Im Nordwesten der Stadt hat die Grenzpolizei CBP neue Zelte errichtet, um rund 1000 Migranten und ihre Familien kurzfristig festzuhalten und zu versorgen. Die Zeltanlagen sind umstritten, weil sie an Straflager erinnern.
Absetzen der Migranten ohne Verfahren ist üblich
Die Migrationskrise betrifft inzwischen auch Regionen, die nicht unmittelbar an der Grenze liegen. Die Grenzpolizei in El Paso hat nämlich begonnen, Migranten in anderen Orten abzusetzen; etwa in Las Cruces, der zweitgrössten Stadt im angrenzenden Gliedstaat New Mexico.
Dort strengen sich lokale Hilfsorganisationen wie die «Casa de Peregrinos» und die Stadtbehörde an, Hunderte von unerwarteten Migranten zu verköstigen und unterzubringen. «Die grösste Herausforderung ist der Weitertransport der Migranten», sagt Gabriel Vasquez, Abgeordneter in der Stadt Las Cruces.
Diese Migranten aus Honduras sind vor einem Tag über die Grenze gekommen. Ohne Eröffnung eines Verfahrens hat die Grenzpolizei sie in Las Cruces abgesetzt. «Ja, das ist inzwischen üblich», sagt der Abgeordnete Gabriel Vasquez und bestätigt, dass die Asylverfahren nicht mehr regulär funktionieren.
Der Vater der Migrantenfamilie aus Honduras erzählt, die Reise sei sehr hart gewesen. Am schlimmsten sei es, dass er seine Tochter nicht habe beschützen können. Viele Mädchen werden auf der Reise Opfer sexueller Gewalt. Geflohen seien sie, weil in Honduras ihr Leben bedroht gewesen sei. Die ganze übrige Familie sei ermordet worden. Vater und Tochter beginnen zu weinen. Nur rund 15 Prozent der Migranten erhalten unter den verschärften Regeln der Regierung Trump Asyl.
In Las Cruces regt sich schon Widerstand. Rund zweihundert «Cowboys for Trump» protestieren vor dem Bezirksregierungsgebäude gegen die unkontrollierte Migration. Sie verlangen eine Mauer und mehr Grenzschutz.
Die Demonstranten sind auf Traktoren zum Protest gefahren – oder sind beritten.
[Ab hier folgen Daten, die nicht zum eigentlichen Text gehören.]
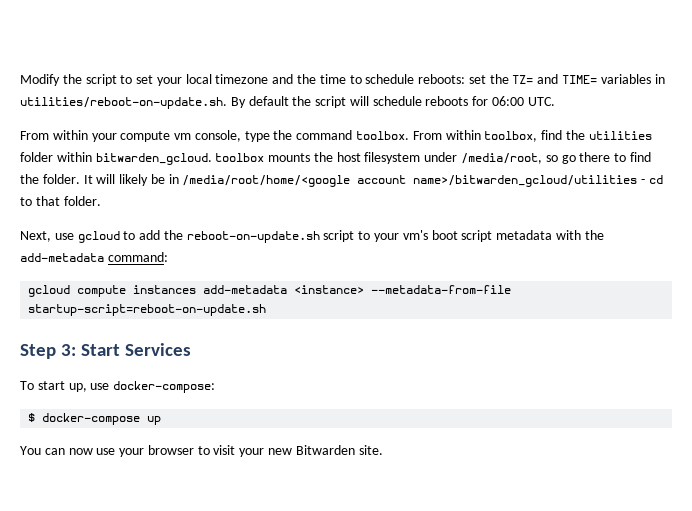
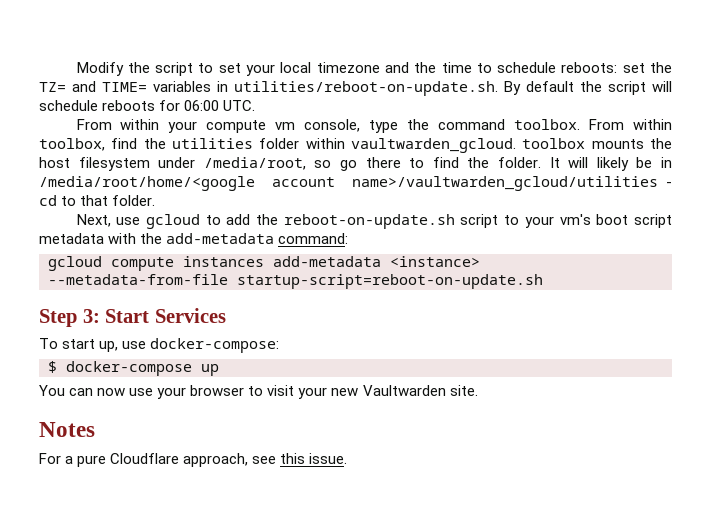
[95,153,212,165] bitwarden_gcloud. -> [350,138,516,153] vaultwarden_gcloud.
[413,175,638,187] name>/bitwarden_gcloud/utilities -> [352,176,659,191] name>/vaultwarden_gcloud/utilities
[295,445,355,455] Bitwarden -> [362,385,446,396] Vaultwarden
(383, 450) none -> [39,422,95,437] [39,453,348,467] // Notes // For a pure Cloudflare approach, see this issue.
Die meisten tragen eine Waffe, das ist im Staat New Mexico erlaubt.
Vater und Sohn Hamilton wollen, dass die Einwanderung aus dem Süden gestoppt wird. «Wir sind hier, um Präsident Trump zu unterstützen», sagen sie. «Wir werden überrannt, von mir aus kann man die Grenze ganz schliessen», sagt Vater Hamilton.
Kein Ort ist sicherer als Sunland Park
Derweil steht Sergeant Stephen Ramirez in Sunland Park – 50 Autominuten südlich in der Agglomeration von El Paso – an der Grenzmauer und schaut nach Mexiko hinüber.
Die Mauer hört kurz vor einem Felsmassiv abrupt auf. Durch die Lücke schlüpfen nachts Migranten illegal über die Grenze. «Kein Ort ist sicherer als Sunland Park», sagt Ramirez. «Wir haben die Grenzpolizei, die örtliche Polizei, die Nationalgarde und wenn das nicht reicht, liegt gleich nebenan Fort Bliss, einer der grössten Militärstützpunkte der USA». Ein Sicherheitsproblem sieht er nicht an der Grenze.
Graffiti gegen Trump an der Mauer
Durch den stählernen Zaun hindurch, auf der mexikanischen Seite, kann man ein Graffiti an der Wand eines Hauses erspähen.
«Eigentlich komisch, dass das auf der anderen Seite steht», murmelt Sergeant Stephen Ramirez vom Polizeikorps Sunland Park in New Mexico.